(Records supplied begins)
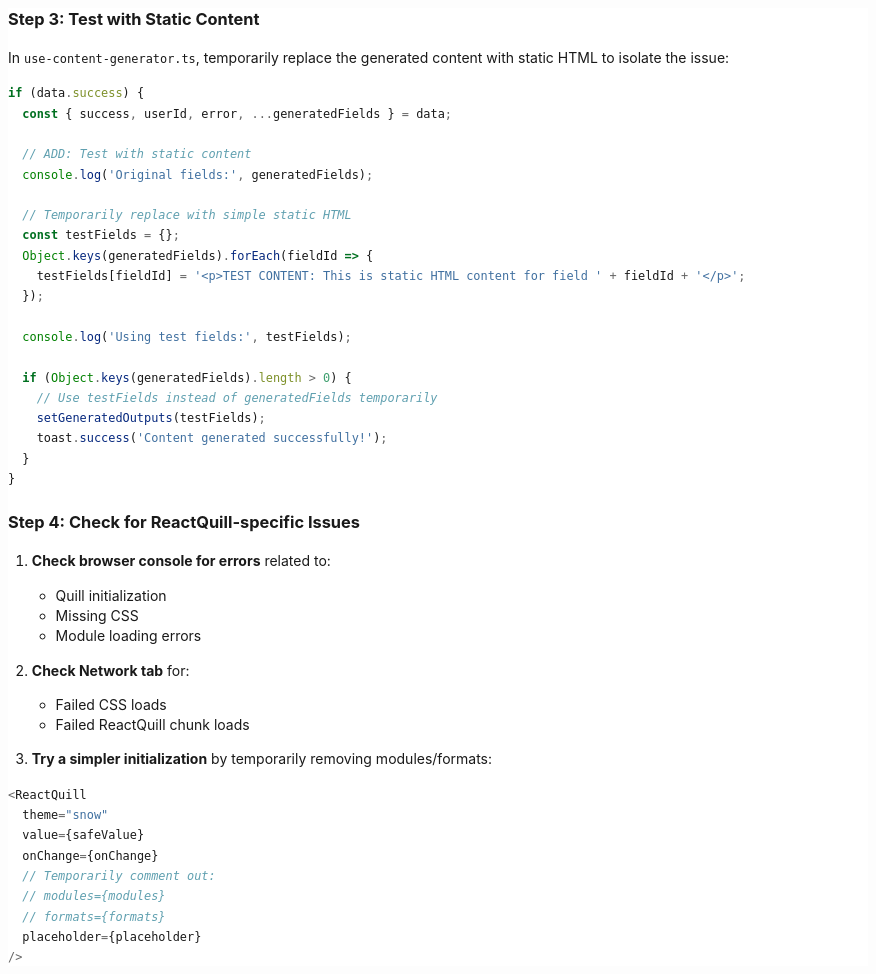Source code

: ### Step 3: Test with Static Content

In `use-content-generator.ts`, temporarily replace the generated content with static HTML to isolate the issue:

```javascript
if (data.success) {
  const { success, userId, error, ...generatedFields } = data;
  
  // ADD: Test with static content
  console.log('Original fields:', generatedFields);
  
  // Temporarily replace with simple static HTML
  const testFields = {};
  Object.keys(generatedFields).forEach(fieldId => {
    testFields[fieldId] = '<p>TEST CONTENT: This is static HTML content for field ' + fieldId + '</p>';
  });
  
  console.log('Using test fields:', testFields);
  
  if (Object.keys(generatedFields).length > 0) {
    // Use testFields instead of generatedFields temporarily
    setGeneratedOutputs(testFields);
    toast.success('Content generated successfully!');
  }
}
```

### Step 4: Check for ReactQuill-specific Issues

1. **Check browser console for errors** related to:
   - Quill initialization
   - Missing CSS
   - Module loading errors

2. **Check Network tab** for:
   - Failed CSS loads
   - Failed ReactQuill chunk loads

3. **Try a simpler initialization** by temporarily removing modules/formats:

```javascript
<ReactQuill 
  theme="snow"
  value={safeValue}
  onChange={onChange}
  // Temporarily comment out:
  // modules={modules}
  // formats={formats}
  placeholder={placeholder}
/>
```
(Records supplied ends)
* What you will do: The range runs from the line with "2. **Check Network" to the last line of the entries above, both included. Restate it word for word.

* Task solution:
2. **Check Network tab** for:
   - Failed CSS loads
   - Failed ReactQuill chunk loads

3. **Try a simpler initialization** by temporarily removing modules/formats:

```javascript
<ReactQuill 
  theme="snow"
  value={safeValue}
  onChange={onChange}
  // Temporarily comment out:
  // modules={modules}
  // formats={formats}
  placeholder={placeholder}
/>
```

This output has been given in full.